Faced with pricing pressures, Gokaldas Exports has posted a loss of Rs 17.7 crores in the first quarter this year as against a net profit of Rs 2.8 crores in the same quarter last year. In fact, the company clocked a marginal rise in turnover for the first quarter ended June 30, 2010, at Rs 228 crores, from Rs 223 crores in the corresponding quarter last year.
Interestingly, Gokoldas Exports is one of the few Indian companies to have reported a loss this quarter. The spate of Q1 results that have been declared in the past few weeks has unfolded a positive story for most domestic textile companies and apparel retailers.
Textile and retail major Raymond net loss for the first quarter ended June 30, narrowed down by 25 per cent to Rs 24 crores from Rs 32 crore in the previous year. Net sales too rose to Rs 240 crores during the April-June quarter as against Rs 234 crores in the same period last fiscal. The company’s textile business posted a growth of 29 per cent at Rs 238 crores on the back of higher volumes and improved realizations consequent to the buoyancy in the Indian market. Similarly, the branded apparel business witnessed a 20 per cent jump in sales to Rs 149 crores. Overall Raymond's retail business grew 13 per cent quarter-on-quarter.
Bombay Rayon Fashions posted a net profit of Rs 52.17 crores for the quarter ended June 30, up 40 per cent from the same period last year. Their net sales increased by 49.47 per cent to Rs 50.27 crores from Rs 33.63 crores in the corresponding quarter last year. The other company to record positive growth is Arvind, the country's largest denim manufacturer. It reported a profit of Rs 20 crores for the quarter ended June as against a loss of Rs 3 crores in the corresponding period a year ago. The growth has been driven by both branded apparel and retail business segment, which has registered a 66 per cent growth in revenue terms and 103 per cent growth in operating profits.

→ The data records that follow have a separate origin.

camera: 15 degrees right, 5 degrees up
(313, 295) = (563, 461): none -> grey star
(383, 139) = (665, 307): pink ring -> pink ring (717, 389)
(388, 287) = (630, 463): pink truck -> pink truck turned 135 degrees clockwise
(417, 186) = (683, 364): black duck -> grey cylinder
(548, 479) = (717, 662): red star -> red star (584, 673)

Kewal Kiran Clothing makers of Killer jeans and well-known for their K-Lounge retail chain has reported a sales turnover of Rs 45.41 crores and a net profit of Rs 8.85 crore for the quarter ended June 2010. Growth is 35 per cent higher than the last year. CMD Kewal Jain says their revenue is coming through MBOs, K-Lounge, exports and departmental stores. The retail business is generating 32 per cent of the total net revenues through retail and overall revenues through four channels.

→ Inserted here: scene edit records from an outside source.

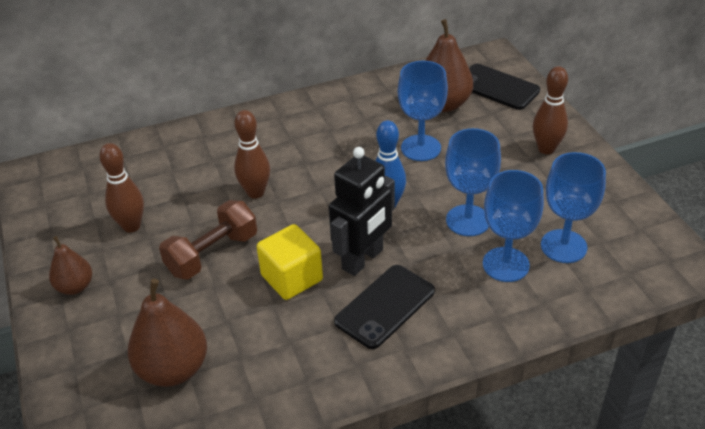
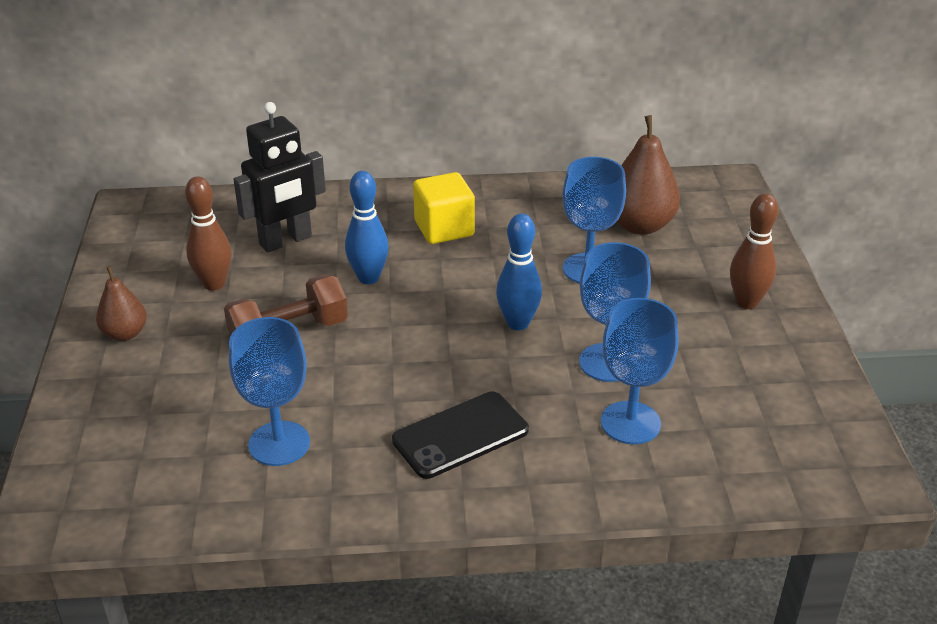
camera: 15 degrees right, 5 degrees down
(173, 369) = (189, 444): brown pear -> none
(255, 192) = (368, 278): brown bowling pin -> blue bowling pin
(292, 278) = (366, 379): yellow cube -> yellow cube (444, 228)
(363, 259) = (459, 378): black robot -> black robot (286, 241)
(497, 87) = (717, 219): black phone -> none
(563, 246) = (714, 418): blue goblet -> blue goblet (279, 443)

As for Gokaldas’s not so positive results, Managing Director Rajendra Hinduja, explains it by saying the apparel export industry is still not out of the woods due to high raw material prices and wage increases. Moreover, while the order position has improved, pricing pressures remain. What’s more the sluggish EU markets, forex situation and high cotton prices also remain worries. However, he is more positive about the Q2 and Q3 figures. Perhaps what makes him and other apparel exporters positive is the Chinese currency appreciation, wage hike in Bangladesh, and withdrawal of GSP concessions to Sri Lanka.